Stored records
BEGIN

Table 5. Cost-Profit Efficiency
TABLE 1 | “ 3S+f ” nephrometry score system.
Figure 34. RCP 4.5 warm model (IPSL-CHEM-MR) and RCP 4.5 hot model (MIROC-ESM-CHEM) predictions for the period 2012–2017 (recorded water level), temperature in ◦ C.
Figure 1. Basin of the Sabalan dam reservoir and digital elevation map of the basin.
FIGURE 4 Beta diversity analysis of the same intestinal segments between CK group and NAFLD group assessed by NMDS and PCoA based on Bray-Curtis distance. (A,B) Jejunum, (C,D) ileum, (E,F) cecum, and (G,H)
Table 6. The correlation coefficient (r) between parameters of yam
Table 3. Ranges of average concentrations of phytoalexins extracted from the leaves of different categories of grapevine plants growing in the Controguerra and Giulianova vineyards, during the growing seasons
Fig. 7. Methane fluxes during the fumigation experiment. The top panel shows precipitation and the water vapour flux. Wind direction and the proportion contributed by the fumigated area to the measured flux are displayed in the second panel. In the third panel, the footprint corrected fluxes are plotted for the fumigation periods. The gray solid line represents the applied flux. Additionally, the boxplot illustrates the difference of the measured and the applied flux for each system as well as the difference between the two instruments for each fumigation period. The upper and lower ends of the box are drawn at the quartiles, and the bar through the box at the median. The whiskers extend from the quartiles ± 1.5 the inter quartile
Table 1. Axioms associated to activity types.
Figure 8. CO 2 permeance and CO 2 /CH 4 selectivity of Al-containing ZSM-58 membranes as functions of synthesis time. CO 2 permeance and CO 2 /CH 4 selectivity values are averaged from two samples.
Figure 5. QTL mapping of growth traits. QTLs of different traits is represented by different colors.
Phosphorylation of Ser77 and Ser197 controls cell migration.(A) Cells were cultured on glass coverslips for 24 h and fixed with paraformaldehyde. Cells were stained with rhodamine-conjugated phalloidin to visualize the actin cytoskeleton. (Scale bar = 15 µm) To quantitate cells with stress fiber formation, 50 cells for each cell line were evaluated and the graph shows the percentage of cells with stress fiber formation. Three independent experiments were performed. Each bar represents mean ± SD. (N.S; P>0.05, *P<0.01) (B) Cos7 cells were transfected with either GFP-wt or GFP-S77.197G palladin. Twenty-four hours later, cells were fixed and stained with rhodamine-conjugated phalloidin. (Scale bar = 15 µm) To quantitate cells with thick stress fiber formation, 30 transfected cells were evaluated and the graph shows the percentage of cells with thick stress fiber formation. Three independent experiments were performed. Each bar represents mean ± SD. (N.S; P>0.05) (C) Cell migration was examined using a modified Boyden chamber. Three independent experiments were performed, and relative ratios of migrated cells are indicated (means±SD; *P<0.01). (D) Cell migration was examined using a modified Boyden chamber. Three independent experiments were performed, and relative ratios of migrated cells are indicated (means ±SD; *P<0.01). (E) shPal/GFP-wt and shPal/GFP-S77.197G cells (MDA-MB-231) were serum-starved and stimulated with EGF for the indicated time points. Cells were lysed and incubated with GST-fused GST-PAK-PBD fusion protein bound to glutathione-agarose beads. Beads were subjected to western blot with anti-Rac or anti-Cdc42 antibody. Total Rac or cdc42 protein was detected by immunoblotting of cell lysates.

END

### Description of the task
Using the data above, repeat exactly the lines that begin at the line with "Fig. 7. Methane" and end at the line with "Table 1. Axioms associated to activity types.", both ends included.

### Written reply
Fig. 7. Methane fluxes during the fumigation experiment. The top panel shows precipitation and the water vapour flux. Wind direction and the proportion contributed by the fumigated area to the measured flux are displayed in the second panel. In the third panel, the footprint corrected fluxes are plotted for the fumigation periods. The gray solid line represents the applied flux. Additionally, the boxplot illustrates the difference of the measured and the applied flux for each system as well as the difference between the two instruments for each fumigation period. The upper and lower ends of the box are drawn at the quartiles, and the bar through the box at the median. The whiskers extend from the quartiles ± 1.5 the inter quartile
Table 1. Axioms associated to activity types.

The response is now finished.